# Days Away From Giving Over the Internet



## Denton (Sep 18, 2012)

Frank Gaffney said this about Obama's intention to give up control of internet registration:



> What they're preparing to do is to cede, or surrender, the last vestige of American control, or even influence, over what is done with critical functions of the Internet. It gets pretty arcane, but the point is, if you think that the freedom of the Internet - whether it's the ability of people to communicate freely information on it, or whether you think of it as an engine for free enterprise, let alone if you understand the contribution that it makes these days to national security - including, by the way, the operations of our critical infrastructure - you will understand that the United States retaining a measure of quality control as to what's going on with how the Internet is populated with names and numbers, domains, websites and the like, is a very important thing.
> 
> And for absolutely no good reason, other than people - or countries, I should say, like Russia, and China, and Saudi Arabia, and Iran, and North Korea - don't want us to have any say in this and would like to be able to change things around so that they cannot only restrict all the things the Internet does to help their own people become familiar with the terrible they're being subjected to, at the hands of their totalitarian or authoritarian regimes, but they want to take those freedoms - freedom of speech, freedom of expression, freedom of enterprise - away from us, as well.


Frank Gaffney on Obama's Attempt to Slip Irreversible Internet Surrender Under the Radar: 'We've Got Three Days to Fix This'

Do you have a site or a blog that isn't in compliance with the wishes of Saudi Arabia? China? England?

Do you think it is bad enough that YouTube demonetizes channels that aren't PC enough? What do you think about Google pushing down sites that are not toeing the political line?

Wait until the U.S. is no longer in control of the internet.


----------



## stowlin (Apr 25, 2016)

Well progressives can't impose their fairness doctrine on talk radio maybe they'll have the "international" community pound their web sites. I sense a lot of new taxation; can anyone remember anything international through government that is more affordable?


----------



## Sasquatch (Dec 12, 2014)

They get rid of my Squatch porn and some heads are going to roll.


----------



## Robie (Jun 2, 2016)

If you ever thought sites like this may be monitored....you can turn that thinking into reality.

It absolutely amazes me we are letting the Kenyan slug get away with this.


----------



## Mosinator762x54r (Nov 4, 2015)

Does this happen on October 1st???????????????? That is when yuan joins the SDR basket. Do you think this is a coincidence?

http://www.zerohedge.com/news/2015-...nclusion-sdr-basket-now-comes-hard-part-china


----------



## Robie (Jun 2, 2016)

Buckwheat and friends are doing everything they can to insure this is a New World Order before he leaves office.

He warned us...live, in person and filmed...*"WE ARE FIVE DAYS AWAY FROM FUNDAMENTALLY TRANSFORMING THE UNITED STATES OF AMERICA."* - BARACK OBAMA, OCTOBER 30, 2008

He wasn't kidding.


----------



## Kauboy (May 12, 2014)

This has nothing to do with regulating the content on the internet.
Nobody "controls" the entire internet. Some countries have installed firewalls to block things, but that isn't anything that can affect any other country.

> _Records shown_
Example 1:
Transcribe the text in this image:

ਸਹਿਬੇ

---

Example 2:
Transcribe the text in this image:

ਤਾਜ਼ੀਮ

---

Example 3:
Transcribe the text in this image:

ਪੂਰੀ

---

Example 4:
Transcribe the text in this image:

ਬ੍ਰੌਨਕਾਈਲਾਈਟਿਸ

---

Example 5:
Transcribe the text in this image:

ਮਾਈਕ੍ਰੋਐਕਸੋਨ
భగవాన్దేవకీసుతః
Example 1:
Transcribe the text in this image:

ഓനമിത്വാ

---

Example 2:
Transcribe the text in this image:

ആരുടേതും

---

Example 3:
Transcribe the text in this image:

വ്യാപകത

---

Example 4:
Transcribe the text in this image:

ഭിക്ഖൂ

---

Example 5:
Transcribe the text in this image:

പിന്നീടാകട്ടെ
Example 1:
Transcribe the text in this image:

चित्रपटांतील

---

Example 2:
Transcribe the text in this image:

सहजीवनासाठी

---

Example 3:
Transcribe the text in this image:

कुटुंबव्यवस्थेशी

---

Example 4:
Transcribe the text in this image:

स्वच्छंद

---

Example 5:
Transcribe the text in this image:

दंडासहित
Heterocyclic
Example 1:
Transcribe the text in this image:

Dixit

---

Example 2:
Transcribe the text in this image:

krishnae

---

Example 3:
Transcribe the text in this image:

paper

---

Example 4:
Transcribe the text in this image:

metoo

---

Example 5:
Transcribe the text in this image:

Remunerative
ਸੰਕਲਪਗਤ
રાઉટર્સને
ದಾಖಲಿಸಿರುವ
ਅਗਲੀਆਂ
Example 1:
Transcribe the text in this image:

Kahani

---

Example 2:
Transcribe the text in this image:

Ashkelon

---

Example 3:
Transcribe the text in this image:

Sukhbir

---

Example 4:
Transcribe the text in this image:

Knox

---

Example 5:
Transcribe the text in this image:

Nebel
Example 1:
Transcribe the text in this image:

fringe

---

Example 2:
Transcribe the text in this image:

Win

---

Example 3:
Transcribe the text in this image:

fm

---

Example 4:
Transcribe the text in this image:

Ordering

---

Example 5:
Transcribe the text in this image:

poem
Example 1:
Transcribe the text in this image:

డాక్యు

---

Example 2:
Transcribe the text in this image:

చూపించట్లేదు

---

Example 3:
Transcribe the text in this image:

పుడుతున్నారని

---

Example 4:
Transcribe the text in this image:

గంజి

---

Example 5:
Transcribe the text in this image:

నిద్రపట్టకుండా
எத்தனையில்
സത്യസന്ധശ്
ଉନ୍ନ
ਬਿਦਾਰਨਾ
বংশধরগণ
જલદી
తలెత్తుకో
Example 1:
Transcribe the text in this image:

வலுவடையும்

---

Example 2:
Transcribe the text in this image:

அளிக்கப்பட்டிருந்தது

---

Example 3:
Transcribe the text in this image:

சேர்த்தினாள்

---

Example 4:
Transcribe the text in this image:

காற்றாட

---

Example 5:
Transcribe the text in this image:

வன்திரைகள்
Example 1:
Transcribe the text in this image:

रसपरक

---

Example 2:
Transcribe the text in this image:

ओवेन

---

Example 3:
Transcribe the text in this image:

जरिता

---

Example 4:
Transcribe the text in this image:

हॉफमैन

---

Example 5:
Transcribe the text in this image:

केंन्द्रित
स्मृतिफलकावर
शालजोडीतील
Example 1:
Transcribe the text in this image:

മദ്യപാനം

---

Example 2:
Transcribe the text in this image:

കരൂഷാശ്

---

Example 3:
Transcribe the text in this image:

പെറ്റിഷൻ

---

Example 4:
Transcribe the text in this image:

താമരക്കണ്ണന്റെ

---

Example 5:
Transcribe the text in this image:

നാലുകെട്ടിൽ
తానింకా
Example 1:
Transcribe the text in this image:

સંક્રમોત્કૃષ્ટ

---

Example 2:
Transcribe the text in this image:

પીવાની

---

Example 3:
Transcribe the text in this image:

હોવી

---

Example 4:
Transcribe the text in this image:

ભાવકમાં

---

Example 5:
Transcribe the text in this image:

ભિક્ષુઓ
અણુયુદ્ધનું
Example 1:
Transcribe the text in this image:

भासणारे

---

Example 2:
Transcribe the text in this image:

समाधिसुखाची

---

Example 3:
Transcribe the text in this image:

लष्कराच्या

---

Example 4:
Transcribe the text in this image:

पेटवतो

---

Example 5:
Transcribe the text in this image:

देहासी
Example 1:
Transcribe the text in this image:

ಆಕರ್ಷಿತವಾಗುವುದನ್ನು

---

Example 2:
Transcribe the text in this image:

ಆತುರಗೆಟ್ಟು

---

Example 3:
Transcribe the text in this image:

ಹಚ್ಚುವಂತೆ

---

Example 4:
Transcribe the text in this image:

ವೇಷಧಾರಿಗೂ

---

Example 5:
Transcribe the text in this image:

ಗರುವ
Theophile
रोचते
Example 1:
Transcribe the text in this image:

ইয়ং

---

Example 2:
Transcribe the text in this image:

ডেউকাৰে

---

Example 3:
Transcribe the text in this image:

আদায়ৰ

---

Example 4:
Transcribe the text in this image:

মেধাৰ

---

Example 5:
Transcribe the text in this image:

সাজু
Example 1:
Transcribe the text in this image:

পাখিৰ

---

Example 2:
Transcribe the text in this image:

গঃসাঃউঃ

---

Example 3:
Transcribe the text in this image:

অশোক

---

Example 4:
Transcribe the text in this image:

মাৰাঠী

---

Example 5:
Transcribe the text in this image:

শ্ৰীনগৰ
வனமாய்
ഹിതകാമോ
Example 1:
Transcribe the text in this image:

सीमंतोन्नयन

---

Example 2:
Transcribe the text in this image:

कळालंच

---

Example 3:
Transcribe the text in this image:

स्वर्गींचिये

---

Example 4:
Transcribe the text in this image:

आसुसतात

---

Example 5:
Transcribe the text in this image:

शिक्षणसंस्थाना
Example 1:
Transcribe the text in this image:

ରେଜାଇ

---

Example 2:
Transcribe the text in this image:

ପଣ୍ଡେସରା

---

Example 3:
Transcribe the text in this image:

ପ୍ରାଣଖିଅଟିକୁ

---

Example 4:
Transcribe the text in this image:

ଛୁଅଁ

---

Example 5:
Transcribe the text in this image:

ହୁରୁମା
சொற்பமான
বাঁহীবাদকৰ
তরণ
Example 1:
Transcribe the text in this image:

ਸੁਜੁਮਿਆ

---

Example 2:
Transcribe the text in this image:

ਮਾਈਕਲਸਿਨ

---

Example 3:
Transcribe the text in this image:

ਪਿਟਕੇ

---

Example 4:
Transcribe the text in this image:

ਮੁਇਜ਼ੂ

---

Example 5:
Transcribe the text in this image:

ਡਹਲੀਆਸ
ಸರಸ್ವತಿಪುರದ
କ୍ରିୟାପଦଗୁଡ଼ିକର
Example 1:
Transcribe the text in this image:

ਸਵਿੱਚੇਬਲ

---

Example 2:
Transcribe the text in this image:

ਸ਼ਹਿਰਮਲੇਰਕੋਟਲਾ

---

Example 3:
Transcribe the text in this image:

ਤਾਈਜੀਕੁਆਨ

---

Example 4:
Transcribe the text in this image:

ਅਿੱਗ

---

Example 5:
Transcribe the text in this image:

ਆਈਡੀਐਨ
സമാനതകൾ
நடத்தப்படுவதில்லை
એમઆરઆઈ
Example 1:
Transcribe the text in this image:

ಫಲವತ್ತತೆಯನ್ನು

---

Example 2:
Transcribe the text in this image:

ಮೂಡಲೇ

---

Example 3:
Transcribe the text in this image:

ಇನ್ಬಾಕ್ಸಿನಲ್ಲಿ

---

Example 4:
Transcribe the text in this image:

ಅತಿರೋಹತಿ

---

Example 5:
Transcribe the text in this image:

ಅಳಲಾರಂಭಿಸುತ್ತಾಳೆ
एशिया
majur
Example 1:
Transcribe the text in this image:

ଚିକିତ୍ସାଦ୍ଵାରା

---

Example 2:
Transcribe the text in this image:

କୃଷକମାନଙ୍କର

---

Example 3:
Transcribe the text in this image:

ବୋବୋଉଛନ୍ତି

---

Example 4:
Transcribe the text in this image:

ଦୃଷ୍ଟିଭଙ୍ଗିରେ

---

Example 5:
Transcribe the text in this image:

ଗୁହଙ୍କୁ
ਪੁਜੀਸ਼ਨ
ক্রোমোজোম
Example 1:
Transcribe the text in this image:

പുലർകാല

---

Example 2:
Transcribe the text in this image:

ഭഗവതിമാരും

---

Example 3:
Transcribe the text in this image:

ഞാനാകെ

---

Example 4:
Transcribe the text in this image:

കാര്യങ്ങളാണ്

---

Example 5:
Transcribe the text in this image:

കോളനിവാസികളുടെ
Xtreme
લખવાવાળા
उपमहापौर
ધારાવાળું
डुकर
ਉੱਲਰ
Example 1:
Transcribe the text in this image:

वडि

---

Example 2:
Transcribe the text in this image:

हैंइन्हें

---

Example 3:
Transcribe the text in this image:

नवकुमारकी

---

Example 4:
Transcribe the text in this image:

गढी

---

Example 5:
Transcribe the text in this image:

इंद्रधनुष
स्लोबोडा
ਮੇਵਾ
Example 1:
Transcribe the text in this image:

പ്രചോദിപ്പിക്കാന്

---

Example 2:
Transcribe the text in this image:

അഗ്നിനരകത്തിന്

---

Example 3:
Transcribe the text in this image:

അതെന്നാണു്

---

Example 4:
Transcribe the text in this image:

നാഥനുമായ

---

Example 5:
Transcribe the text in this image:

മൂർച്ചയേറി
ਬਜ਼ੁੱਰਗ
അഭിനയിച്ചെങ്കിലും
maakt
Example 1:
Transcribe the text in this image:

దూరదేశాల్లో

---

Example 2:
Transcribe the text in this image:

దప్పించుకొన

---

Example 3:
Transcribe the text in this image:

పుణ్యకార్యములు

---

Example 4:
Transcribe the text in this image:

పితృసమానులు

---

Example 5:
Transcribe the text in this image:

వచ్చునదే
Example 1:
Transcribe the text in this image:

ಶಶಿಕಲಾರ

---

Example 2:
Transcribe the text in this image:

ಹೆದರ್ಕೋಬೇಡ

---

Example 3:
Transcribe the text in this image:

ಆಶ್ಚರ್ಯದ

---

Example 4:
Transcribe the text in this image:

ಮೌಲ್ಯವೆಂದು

> _What is asked_
A) Answer these about the internet-control thread, one line each:
(i) Which countries does the quoted Frank Gaffney statement name as not wanting the United States to have any say?
(ii) What date does the post by Mosinator762x54r ask about, and what event does that post tie to it?
(iii) According to Kauboy, what have some countries installed, and for what purpose?
B) Give every distinct username that posts in the internet-control thread.
C) Extend the internet-control thread, picking up right after its final sentence.
The material plays no part in this work.

> _Results of the exercise_
A)
(i) Russia, China, Saudi Arabia, Iran and North Korea.
(ii) October 1st, when the yuan joins the SDR basket.
(iii) Firewalls, to block things.

B) Denton, stowlin, Sasquatch, Robie, Mosinator762x54r, Kauboy

C)
There has ALWAYS been a body that regulates internet addressing. Every time you start a website, you have to get permission to use an IP address. That IP address is ON LEASE from this regulating body. They had to buy rights to use/rent that address.
This was done by necessity to ensure that no two front facing entities ever had the same "internet phone number" of sorts. The chaos that would ensue if each country got to set up their own addressing would be phenomenal.

I don't feel like going into the technical details about it, but it all boils down to a contract that the US had for a period of time to manage this, and that contract is now ending. The US does NOT want to see any other government or inter-governmental body take over the role we had under contract. This move will put the "internet community" in charge of addressing and naming.

NOTHING... and I repeat again... NOTHING about this has ANYTHING to do with regulating the content on the internet.
Please don't listen to people who only wish to rile you up for some reason.
This move decentralizes the function, and returns it to a private entity. Isn't that more trustworthy then a government... ANY GOVERNMENT, having control, even over this?


----------



## Mosinator762x54r (Nov 4, 2015)

I can live with that. Our government hasn't been all that great lately anyway...cough cough...PRISM...cough cough Comey....



Kauboy said:


> This has nothing to do with regulating the content on the internet.
> Nobody "controls" the entire internet. Some countries have installed firewalls to block things, but that isn't anything that can affect any other country.
> There has ALWAYS been a body that regulates internet addressing. Every time you start a website, you have to get permission to use an IP address. That IP address is ON LEASE from this regulating body. They had to buy rights to use/rent that address.
> This was done by necessity to ensure that no two front facing entities ever had the same "internet phone number" of sorts. The chaos that would ensue if each country got to set up their own addressing would be phenomenal.
> ...


----------



## Mosinator762x54r (Nov 4, 2015)

Thanks for talking me off the ledge Kauboy.


----------



## Denton (Sep 18, 2012)

If that be the case, then why is it important that the U.S. is no longer in control?

Don't go into the details. Save the details for a few more years. Assuming there is a few more years.


----------



## Kauboy (May 12, 2014)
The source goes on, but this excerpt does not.